Bu tip savaşta açık askeri zor aslında ikinci planda kalıyor. Asil şiddet örtülüdür, ideolojiktir, kültüreldir, duygulardadır. Bu çözümlenmeden aslında bireyin kendini kurtarması bile mümkün değildir. Dolayısıyla bu tip özel savaşların ideolojik ve öncelikle politik olarak çözmek, yine bireylerde içselleştiği duygularda yakalamak büyük önem taşıyor. Eski dönemlerdeki şiddete pek benzemiyor.

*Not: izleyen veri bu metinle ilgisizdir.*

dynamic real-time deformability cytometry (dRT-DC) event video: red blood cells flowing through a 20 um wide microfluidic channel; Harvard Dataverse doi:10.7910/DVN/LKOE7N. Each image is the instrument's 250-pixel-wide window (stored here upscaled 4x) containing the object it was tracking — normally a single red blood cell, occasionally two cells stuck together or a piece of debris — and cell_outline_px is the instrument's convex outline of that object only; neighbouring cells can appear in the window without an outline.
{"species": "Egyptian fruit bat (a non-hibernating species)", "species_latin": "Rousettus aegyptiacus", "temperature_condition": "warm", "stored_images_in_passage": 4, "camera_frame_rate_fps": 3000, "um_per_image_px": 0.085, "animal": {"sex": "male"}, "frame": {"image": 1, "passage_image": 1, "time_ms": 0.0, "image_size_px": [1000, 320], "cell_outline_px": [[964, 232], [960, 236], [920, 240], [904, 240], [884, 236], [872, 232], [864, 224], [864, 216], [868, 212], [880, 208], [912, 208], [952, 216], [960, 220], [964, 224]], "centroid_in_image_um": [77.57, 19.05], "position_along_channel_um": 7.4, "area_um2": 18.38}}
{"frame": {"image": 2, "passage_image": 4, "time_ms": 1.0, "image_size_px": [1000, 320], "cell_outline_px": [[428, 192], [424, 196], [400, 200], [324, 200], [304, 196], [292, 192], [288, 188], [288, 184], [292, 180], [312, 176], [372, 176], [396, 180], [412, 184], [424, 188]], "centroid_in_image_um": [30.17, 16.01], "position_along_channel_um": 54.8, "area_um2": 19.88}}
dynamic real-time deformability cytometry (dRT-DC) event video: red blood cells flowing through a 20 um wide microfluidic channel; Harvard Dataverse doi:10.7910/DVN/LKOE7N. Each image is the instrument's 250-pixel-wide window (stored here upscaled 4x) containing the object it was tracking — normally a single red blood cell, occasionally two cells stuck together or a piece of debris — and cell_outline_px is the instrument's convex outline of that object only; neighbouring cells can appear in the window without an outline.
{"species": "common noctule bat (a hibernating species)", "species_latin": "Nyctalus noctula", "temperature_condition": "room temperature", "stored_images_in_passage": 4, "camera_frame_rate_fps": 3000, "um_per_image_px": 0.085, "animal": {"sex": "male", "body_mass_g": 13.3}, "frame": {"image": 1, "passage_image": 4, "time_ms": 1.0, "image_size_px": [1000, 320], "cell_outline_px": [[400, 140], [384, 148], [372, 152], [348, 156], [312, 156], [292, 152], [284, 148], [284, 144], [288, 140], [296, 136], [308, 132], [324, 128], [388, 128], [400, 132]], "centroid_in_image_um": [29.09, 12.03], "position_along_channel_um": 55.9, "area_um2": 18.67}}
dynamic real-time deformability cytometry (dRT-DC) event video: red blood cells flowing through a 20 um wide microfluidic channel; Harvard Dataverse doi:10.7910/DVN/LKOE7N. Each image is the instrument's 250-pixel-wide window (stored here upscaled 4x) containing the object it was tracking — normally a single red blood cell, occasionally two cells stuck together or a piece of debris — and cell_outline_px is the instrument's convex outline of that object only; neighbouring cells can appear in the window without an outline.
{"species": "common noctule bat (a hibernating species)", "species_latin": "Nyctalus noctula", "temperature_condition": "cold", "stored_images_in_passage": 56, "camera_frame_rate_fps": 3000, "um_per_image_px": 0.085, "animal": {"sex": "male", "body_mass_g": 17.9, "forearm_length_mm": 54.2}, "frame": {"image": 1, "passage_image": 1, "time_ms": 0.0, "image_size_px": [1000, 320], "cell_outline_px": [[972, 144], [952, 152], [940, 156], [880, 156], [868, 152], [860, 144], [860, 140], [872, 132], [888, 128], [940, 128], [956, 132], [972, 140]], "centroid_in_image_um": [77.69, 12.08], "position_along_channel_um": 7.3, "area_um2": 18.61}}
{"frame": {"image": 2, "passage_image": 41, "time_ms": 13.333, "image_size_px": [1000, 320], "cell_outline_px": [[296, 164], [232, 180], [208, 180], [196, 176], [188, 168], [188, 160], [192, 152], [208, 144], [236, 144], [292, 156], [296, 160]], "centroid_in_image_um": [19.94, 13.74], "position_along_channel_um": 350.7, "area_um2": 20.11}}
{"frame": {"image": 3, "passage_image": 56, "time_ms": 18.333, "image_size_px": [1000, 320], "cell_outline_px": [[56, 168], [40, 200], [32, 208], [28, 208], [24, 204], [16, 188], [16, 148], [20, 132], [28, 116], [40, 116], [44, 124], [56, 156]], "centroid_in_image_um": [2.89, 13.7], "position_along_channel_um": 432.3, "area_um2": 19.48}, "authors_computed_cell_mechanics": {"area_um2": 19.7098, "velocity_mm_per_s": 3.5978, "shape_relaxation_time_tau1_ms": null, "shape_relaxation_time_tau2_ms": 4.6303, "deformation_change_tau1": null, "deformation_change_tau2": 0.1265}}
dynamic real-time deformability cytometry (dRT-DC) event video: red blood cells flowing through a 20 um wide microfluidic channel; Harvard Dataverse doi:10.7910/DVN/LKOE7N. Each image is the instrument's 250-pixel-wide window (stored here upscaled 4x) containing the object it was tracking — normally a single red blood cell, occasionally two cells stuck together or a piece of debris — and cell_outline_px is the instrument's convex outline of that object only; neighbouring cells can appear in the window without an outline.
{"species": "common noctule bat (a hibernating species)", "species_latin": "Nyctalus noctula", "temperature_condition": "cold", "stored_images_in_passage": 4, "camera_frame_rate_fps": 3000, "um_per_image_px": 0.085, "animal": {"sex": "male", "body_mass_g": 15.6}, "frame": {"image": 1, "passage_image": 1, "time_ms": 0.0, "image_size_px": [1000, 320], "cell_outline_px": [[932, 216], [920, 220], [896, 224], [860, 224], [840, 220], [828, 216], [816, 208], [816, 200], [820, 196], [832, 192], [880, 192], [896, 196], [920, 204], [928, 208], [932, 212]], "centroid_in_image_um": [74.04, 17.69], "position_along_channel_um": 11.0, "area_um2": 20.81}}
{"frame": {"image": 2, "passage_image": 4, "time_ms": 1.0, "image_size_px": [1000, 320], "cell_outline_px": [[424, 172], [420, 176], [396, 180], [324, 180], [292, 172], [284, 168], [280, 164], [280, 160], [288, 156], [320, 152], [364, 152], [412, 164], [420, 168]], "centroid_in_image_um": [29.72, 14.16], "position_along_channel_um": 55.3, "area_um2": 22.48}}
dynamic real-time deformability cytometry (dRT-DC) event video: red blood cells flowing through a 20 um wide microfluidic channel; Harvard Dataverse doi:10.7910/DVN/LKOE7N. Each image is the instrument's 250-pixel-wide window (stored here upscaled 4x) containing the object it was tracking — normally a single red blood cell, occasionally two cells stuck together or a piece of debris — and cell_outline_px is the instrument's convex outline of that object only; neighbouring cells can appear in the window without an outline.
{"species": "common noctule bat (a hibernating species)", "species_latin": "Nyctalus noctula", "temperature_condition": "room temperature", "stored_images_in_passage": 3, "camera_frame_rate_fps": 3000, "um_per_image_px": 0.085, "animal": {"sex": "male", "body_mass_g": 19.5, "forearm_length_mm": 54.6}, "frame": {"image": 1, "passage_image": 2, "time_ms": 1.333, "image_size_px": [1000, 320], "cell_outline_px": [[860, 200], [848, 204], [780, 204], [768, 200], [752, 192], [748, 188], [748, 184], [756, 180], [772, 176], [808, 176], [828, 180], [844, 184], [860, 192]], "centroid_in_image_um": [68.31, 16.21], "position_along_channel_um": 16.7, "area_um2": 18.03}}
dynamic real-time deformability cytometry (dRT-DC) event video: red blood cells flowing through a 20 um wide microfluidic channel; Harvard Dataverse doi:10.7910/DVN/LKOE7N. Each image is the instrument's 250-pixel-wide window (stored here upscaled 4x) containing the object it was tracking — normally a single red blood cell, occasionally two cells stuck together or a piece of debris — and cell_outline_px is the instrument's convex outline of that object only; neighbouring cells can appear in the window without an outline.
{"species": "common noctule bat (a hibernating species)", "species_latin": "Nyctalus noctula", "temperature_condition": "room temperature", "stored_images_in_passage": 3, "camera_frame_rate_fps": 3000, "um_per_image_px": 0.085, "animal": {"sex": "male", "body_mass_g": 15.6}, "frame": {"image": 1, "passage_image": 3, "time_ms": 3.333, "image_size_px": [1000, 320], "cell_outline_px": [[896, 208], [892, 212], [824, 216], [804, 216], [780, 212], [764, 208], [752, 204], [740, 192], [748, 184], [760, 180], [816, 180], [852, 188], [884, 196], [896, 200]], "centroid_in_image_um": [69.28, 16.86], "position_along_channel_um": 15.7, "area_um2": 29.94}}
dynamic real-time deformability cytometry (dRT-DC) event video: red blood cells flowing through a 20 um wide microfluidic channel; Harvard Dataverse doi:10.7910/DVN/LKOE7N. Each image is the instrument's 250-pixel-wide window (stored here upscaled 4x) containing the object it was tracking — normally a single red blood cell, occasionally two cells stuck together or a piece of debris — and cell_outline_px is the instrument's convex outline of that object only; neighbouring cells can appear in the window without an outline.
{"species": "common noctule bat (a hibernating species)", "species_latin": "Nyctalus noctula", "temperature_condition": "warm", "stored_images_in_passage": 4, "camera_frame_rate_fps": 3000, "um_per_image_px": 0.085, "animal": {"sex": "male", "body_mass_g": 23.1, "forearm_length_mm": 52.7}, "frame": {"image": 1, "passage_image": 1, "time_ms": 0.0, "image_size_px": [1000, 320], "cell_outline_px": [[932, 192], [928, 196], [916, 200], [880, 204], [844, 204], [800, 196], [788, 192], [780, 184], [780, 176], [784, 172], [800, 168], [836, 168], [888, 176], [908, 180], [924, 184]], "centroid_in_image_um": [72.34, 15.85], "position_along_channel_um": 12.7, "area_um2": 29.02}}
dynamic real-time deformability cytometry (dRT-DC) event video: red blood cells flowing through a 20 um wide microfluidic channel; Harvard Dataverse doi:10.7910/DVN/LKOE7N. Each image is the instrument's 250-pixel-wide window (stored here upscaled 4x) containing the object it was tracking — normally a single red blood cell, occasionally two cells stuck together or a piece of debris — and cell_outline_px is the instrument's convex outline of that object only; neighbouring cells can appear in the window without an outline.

Çıplaktır ve açık uygulanır. Türk özel savaşımı bütün toplumla çeliştiğini çok iyi bildiği, dolayısıyla bu toplum tarafından mutlak aşılması gerektiğinin derin korkusu içinde olduğu için, ideolojik hegemonyayı sınırsız geliştiriyor. Aslında doğal olarak bu tip özel savaş rejimlerinin bir yıldan daha fazla uzun ömürlü olmaması gerekiyor. Hele savaş halindeyken ama hem tarihi, hem emperyalizm-Siyonizmle olan ilişkisi ve yine halk karşıtı durumu onu çok şiddetli bir korkuya ve böylece çok kapsamlı hiçbir toplumda ve dönemde görülmemiş yöntemleri geliştirmeye zorluyor. İşin karmaşıklığı burada ve bireyde esasta kurşunla değil de, din, spor, sanat tabii bunlar kurumdur, bunların daha da arkasında çok tehlikeli, ideoloji de diyemiyoruz, güdülerin ayaklandırılması ve hiç bir doğruya halklar adına hatta sınıflar adına sahip olunmaması, halkların elindeki, sınıfların elindeki doğruların egemenlerin bizzat kendi canlarına okuyanların doğruları olması çok geliştirilmiş ve özümsettirilmiştir. Böylesine dikkat çekici bir özelliği söz konusudur.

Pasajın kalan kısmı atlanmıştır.